Кряхтя и опираясь на костыль, Чекмень взял лопату, фанерный лист, снял с крючка суслиный капкан и потопал в огород. Когда увидел, что подземный зверек понаработал за ночь в картошке, не удержался:
– Нечистый дух! Нет чтобы рыть по степи, так ему сладко по горóду лазить, наш труд ни за чего не считает. Ну, погоди!

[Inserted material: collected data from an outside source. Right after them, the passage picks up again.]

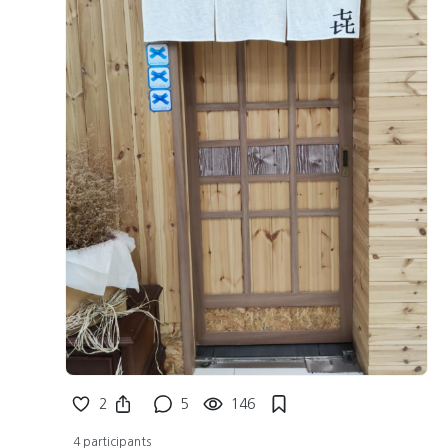
2
5
146
4 participants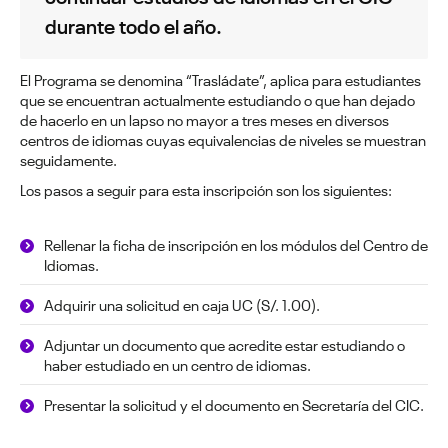
durante todo el año.
El Programa se denomina “Trasládate”, aplica para estudiantes
que se encuentran actualmente estudiando o que han dejado
de hacerlo en un lapso no mayor a tres meses en diversos
centros de idiomas cuyas equivalencias de niveles se muestran
seguidamente.
Los pasos a seguir para esta inscripción son los siguientes:
Rellenar la ficha de inscripción en los módulos del Centro de
Idiomas.
Adquirir una solicitud en caja UC (S/. 1.00).
Adjuntar un documento que acredite estar estudiando o
haber estudiado en un centro de idiomas.
Presentar la solicitud y el documento en Secretaría del CIC.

Чтобы поставить капкан, нужно в слепчиных бугорках отыскать ход. Дед опустился на колени, привычно раскопал первый виднеющийся бугорок, второй, третий – безрезультатно: хода-лазы оказались забитыми самим зверьком. Попробовал искать лаз между кучками, но паханая, свежеподбитая земля осыпалась, и сколько дед в ней ни ковырялся лопатой и даже руками – тоже пусто, лишь подрезал нечаянно несколько картофельных кустов. От безуспешной работы дед вспотел и уже отчаялся:
и жаль было пышно цветущей картошки, но ничего не оставалось делать, как от бугорка к бугорку рыть землю сподряд – авось и нападешь на злополучный ход.

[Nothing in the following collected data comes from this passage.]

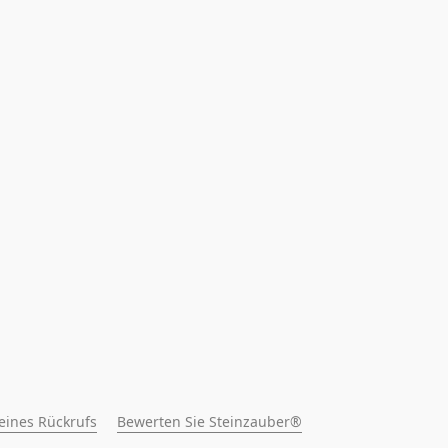
 eines Rückrufs
Bewerten Sie Steinzauber®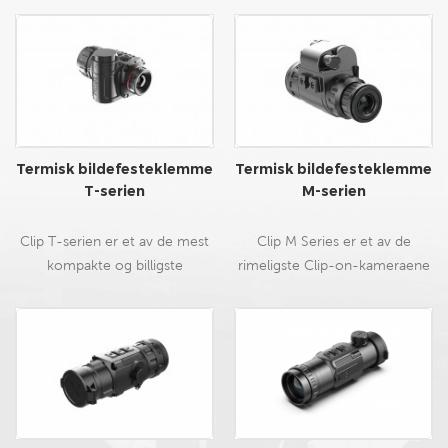
Termisk bildefesteklemme
Termisk bildefesteklemme
T-serien
M-serien
Clip T-serien er et av de mest
Clip M Series er et av de
kompakte og billigste
rimeligste Clip-on-kameraene
termokamerafestene for sikter
på markedet. Den er veldig
på markedet, som
kompakt og enkel å bruke som
hovedsakelig brukes med
feste sammen med dagskop.
dagkikkertsikte og lave
INGEN OMNULLSTILLING er
kostnader, lavt strømforbruk
nødvendig ved festing til
og miniatyrisering.
dagskopet. Den kan også
brukes som en profesjonell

Дед уже вознамерился копать, как вдруг провалился выше щиколотки, да так, что чуть не упал. Опустившись опять на колени, он то лопатой, то рукой принялся осторожно разгребать землю. Земля сперва осыпалась, но по мере расчистки становилась тверже и, самое главное, зачернели контуры, а потом и показалась сама слепчиная нора. Дед удовлетворенно крякнул, и, несмотря на то, что нора оказалась глубоковатой и было неудобно, он приловчился и принялся помаленьку углублять ямку под капкан. Тюкал, тюкал слежавшийся грунт и неожиданно почувствовал, как конец лопаты скоблянул какой-то твердый предмет и даже звякнул по нему. «Хм… камень, что ли… – подумал дед и решил: – Выкину его, подчищу, и можно ставить капкан».

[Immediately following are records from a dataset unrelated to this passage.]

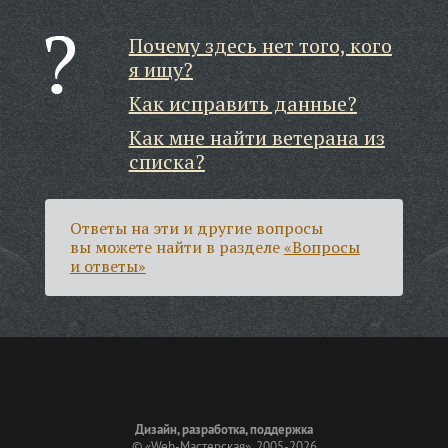
Почему здесь нет того, кого
я ищу?
Как исправить данные?
Как мне найти ветерана из
списка?
Ответы на эти и другие вопросы
вы можете найти в разделе
«Вопросы
и ответы»
Дизайн, разработка, поддержка
©
«Web-Мастерская»
, 2005-2026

Опять взялся за лопату, поковырял грунт и с трудом обскреб торчащий предмет и удивился. Из глуби земли торчал предмет, вовсе не похожий на камень, а скорее смахивающий на железку. Усадьбу свою дед за свою жизнь изучил хорошо, спросонья мог сказать, что где лежит. Но железка… «Вот напасть, – бурчал дед. – Всю жизнь копаемся тут – ничего не было. И откуда че взялось?» Задрав задницу, кряхтя и подметая землю бородой, он кое-как острием лопаты расшатал железку, достал, повертел в руках и, не найдя в ней ничего особенного, выкинул за край огорода. Тут же привычно расчистил ямку, в ней – перед слепчиной норой – установил взведенный капкан, привязал его проволокой за колышек, накрыл всю ямку фанерным листом, присыпал его землей и, облегченно вздохнув, поднялся на ноги: «Все, ловушка готова, теперь надо ждать – слепец обязательно пойдет по своему ходу, и вот тут-то его и встретит капкан. Пойду, бабку успокою».
Чекмень снял картуз, им же вытер вспотевшие лысину и лицо, обобрал с бороды сор, подобрал в карман найденную железку и с костылем в одной руке и лопатой в другой заскреб чеботами к своему цараю.